DOL Inspector General Audits EBSA
The Department of Labor’s Inspector General is looking at how the department’s Employee Benefits Security Administration monitors plans that claim the “small plan” exemption from the annual independent audit requirement that applies under ERISA, the ASPPA Government Affairs Committee has learned.
Normally, retirement plans need to engage an independent CPA to audit and certify the plan’s financial records each year.
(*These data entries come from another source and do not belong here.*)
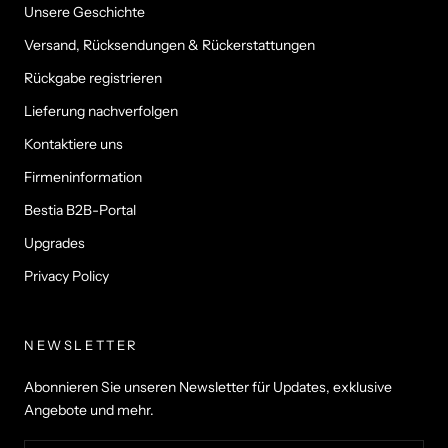
Unsere Geschichte
Versand, Rücksendungen & Rückerstattungen
Rückgabe registrieren
Lieferung nachverfolgen
Kontaktiere uns
Firmeninformation
Bestia B2B-Portal
Upgrades
Privacy Policy
NEWSLETTER
Abonnieren Sie unseren Newsletter für Updates, exklusive
Angebote und mehr.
Small plans (generally plans with fewer than 100 participants) are exempt from the audit requirement if:
• at least 95% of the plan’s assets are “qualifying assets” or the plan’s fidelity bonding amount is at least equal to the value of non-qualifying assets
• the plan’s Summary Annual Report includes additional information about the names of the financial institutions holding plan assets and the surety company issuing the fidelity bond, as well as wording that notifies participants about their rights to copies of financial institution plan records and recourse to the DOL regional office for noncompliance
• on request, copies of the surety bond and/or financial statements are provided to participants without charge
According to the Inspector General’s 2014 “workplan,” the goal of the new project is “to determine if EBSA is providing sufficient guidance and oversight of unaudited small plans, particularly with respect to financial disclosures and qualified investments.” As part of this initiative, the Inspector General recently began sending out letters to sponsors of small plans who claimed an audit waiver, requesting:
• a copy of [the] plan’s Summary Annual Report showing all qualifying investments and regulated financial institution certification(s) for the plan’s investments, trust statements and associated detailed asset schedules; and
• documentation used to calculate the number of participants at the beginning and end of the year on forms 5500-SF.
The Inspector General will use the results to prepare a report on how well the EBSA is doing at monitoring the small plan audit exemption. One might expect the DOL itself to begin looking more closely at this issue through its own enforcement activities. In light of this increased scrutiny, it is important to remember that having fewer than 100 participants is just one of several conditions that must be satisfied to qualify for the small plan audit waiver.
Craig Hoffman is ASPPA's General Counsel and Director of Regulatory Affairs.